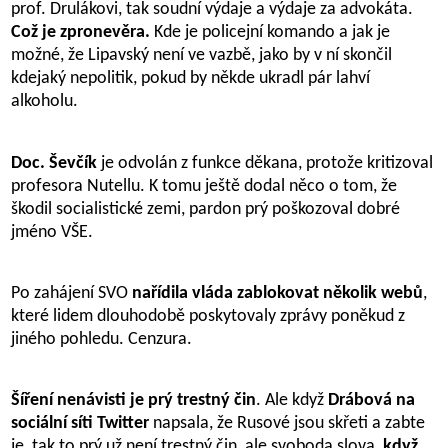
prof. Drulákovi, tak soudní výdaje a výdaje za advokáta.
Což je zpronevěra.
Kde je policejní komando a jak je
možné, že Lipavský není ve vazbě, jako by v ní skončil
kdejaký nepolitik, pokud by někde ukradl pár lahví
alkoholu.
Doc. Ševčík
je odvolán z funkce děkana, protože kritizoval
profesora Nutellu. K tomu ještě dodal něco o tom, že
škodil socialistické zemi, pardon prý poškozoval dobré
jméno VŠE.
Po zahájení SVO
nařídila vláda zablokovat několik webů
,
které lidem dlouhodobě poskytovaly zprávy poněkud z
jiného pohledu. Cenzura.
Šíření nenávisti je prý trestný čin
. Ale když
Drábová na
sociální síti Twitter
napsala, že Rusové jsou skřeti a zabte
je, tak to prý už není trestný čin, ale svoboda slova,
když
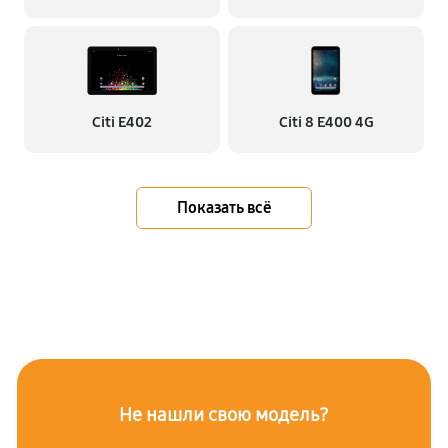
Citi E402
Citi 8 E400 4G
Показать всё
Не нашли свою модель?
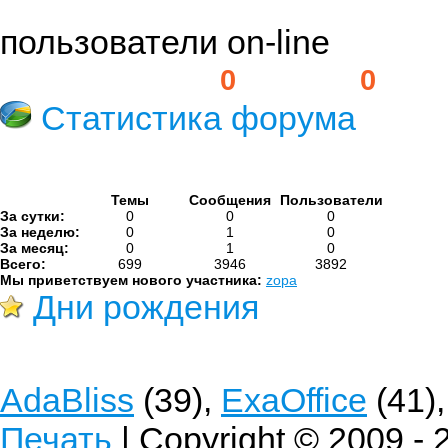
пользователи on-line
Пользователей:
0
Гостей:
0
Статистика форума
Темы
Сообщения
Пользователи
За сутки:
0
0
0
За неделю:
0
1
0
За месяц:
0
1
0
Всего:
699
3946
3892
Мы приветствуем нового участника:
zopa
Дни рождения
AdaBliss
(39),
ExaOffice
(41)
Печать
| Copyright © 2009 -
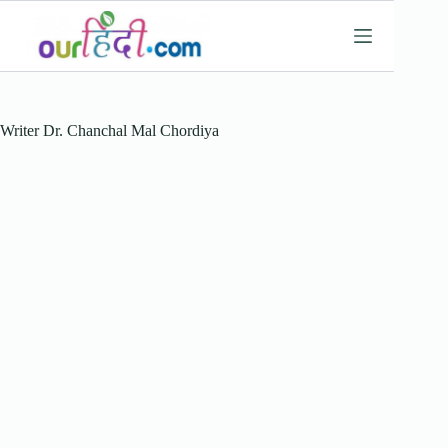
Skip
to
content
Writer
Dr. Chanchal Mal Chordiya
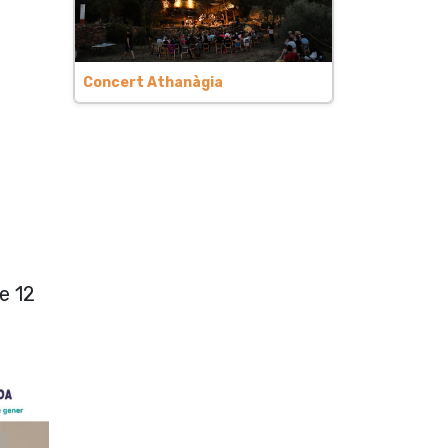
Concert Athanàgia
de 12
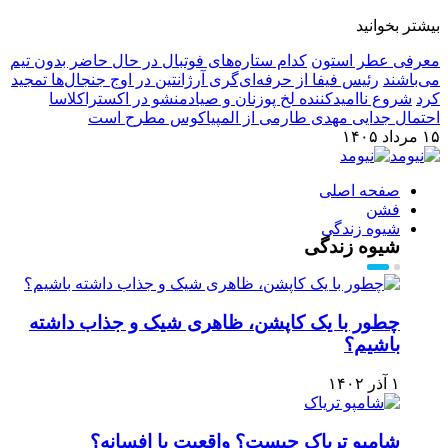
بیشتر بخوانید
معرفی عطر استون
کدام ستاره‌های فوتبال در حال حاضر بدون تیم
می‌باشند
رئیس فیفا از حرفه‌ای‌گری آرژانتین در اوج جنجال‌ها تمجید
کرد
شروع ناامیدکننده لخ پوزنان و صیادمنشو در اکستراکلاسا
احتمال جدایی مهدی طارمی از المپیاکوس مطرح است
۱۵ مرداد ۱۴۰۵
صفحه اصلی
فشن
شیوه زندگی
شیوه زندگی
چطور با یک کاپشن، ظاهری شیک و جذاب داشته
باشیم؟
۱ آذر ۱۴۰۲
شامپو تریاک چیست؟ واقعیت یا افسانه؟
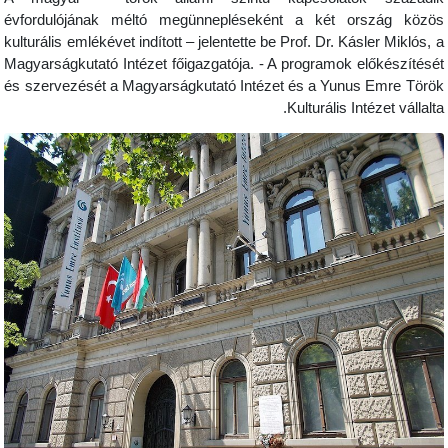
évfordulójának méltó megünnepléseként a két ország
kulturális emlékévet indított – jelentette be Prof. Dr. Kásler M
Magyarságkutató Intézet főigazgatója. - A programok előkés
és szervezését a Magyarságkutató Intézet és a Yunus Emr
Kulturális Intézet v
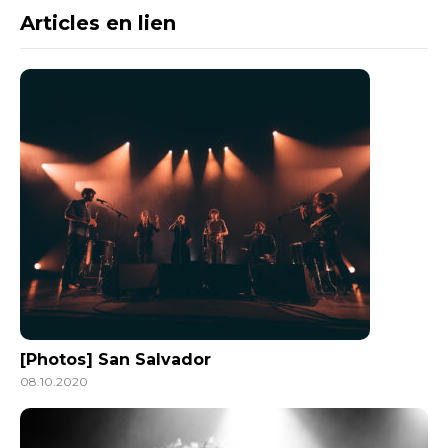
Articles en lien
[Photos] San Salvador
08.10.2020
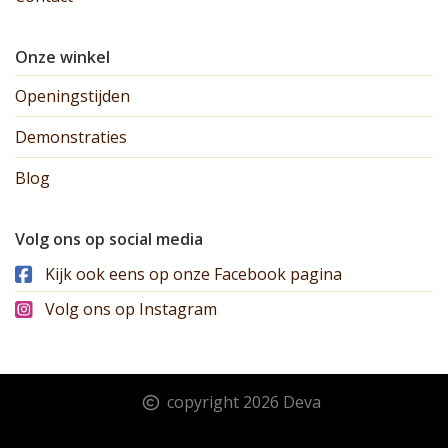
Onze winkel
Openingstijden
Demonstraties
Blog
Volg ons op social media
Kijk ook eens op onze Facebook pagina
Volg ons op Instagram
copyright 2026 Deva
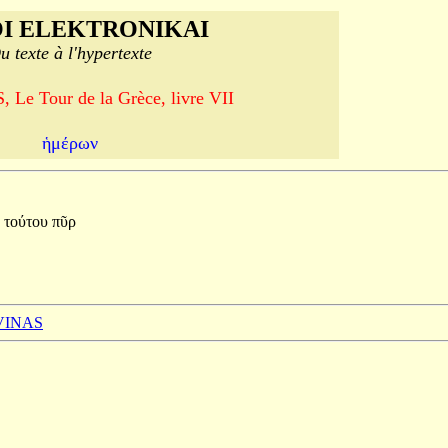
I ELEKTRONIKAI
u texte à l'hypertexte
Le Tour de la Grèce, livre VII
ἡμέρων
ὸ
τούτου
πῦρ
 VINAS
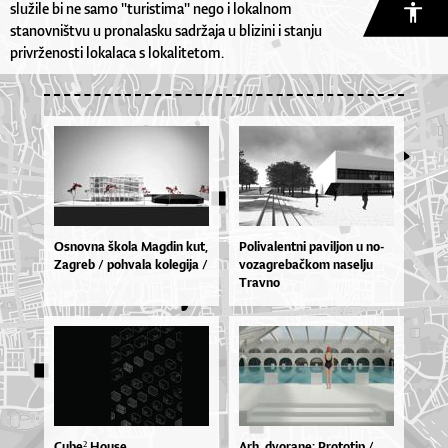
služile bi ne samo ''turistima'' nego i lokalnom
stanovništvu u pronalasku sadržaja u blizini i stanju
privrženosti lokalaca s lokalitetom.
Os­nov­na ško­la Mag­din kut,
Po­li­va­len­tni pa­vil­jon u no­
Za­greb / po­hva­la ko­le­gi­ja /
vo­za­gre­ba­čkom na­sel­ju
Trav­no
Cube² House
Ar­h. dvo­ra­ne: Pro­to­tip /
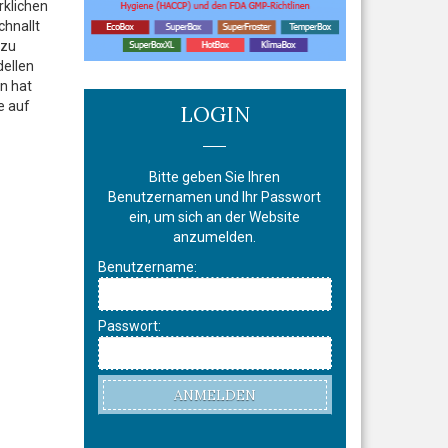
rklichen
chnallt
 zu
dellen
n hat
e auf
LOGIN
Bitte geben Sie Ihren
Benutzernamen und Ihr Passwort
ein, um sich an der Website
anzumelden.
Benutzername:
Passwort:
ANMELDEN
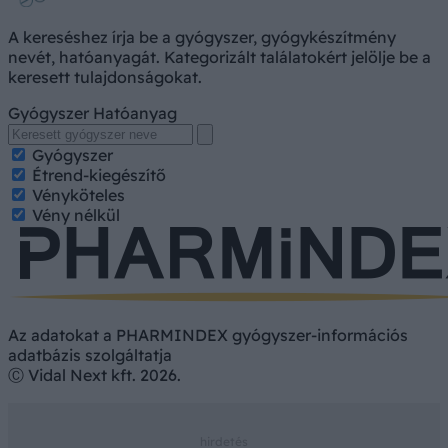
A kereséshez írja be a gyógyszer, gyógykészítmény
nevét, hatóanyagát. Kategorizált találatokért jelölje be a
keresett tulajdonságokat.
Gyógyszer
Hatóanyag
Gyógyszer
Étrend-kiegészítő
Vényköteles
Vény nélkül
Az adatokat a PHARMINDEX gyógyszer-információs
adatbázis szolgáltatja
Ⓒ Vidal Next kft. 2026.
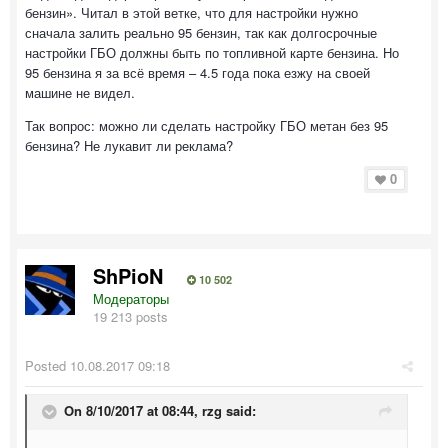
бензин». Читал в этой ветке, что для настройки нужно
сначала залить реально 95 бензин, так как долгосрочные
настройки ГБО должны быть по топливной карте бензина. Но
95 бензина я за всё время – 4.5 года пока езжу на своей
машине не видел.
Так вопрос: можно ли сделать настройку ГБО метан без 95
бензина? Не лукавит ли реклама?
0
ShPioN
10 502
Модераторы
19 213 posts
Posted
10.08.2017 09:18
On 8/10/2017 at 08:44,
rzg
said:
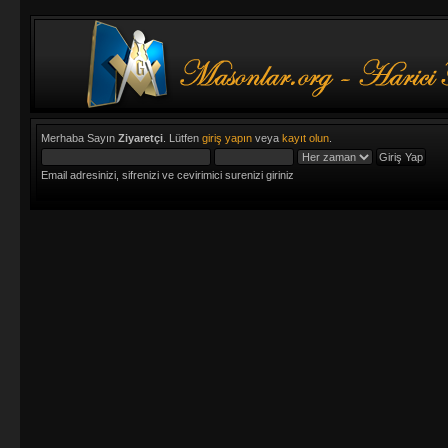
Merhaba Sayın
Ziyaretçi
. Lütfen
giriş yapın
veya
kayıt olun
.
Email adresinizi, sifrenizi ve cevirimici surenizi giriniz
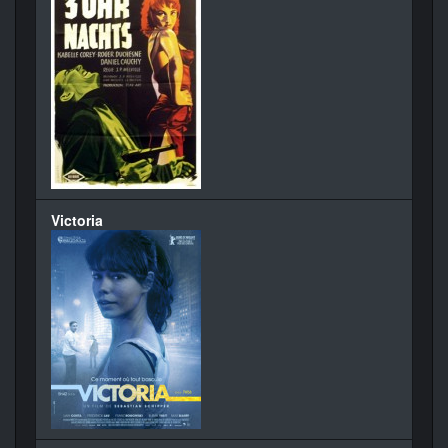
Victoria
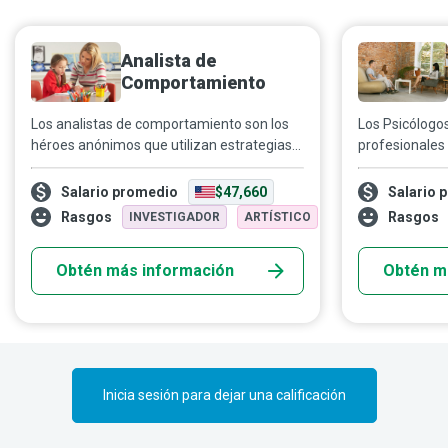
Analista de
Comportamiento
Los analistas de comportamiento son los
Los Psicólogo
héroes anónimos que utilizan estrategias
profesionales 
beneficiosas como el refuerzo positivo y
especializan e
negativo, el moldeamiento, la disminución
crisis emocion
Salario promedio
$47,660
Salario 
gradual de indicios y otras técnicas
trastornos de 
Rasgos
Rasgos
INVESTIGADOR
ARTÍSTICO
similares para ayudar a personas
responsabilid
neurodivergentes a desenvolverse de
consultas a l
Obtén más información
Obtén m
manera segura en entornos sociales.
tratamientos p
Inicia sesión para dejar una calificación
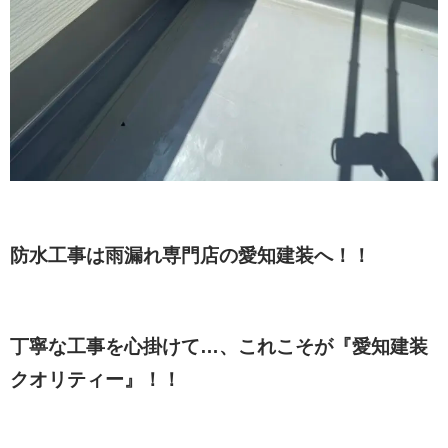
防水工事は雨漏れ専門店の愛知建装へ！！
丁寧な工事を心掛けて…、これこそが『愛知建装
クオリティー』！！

▬▬▬▬▬▬▬▬▬▬

**WORK TO COMPLETE:**
Pick out each line in the entries above that contains the string "para". Match case exactly.

**ANSWER SPACE:**
similares para ayudar a personas
Inicia sesión para dejar una calificación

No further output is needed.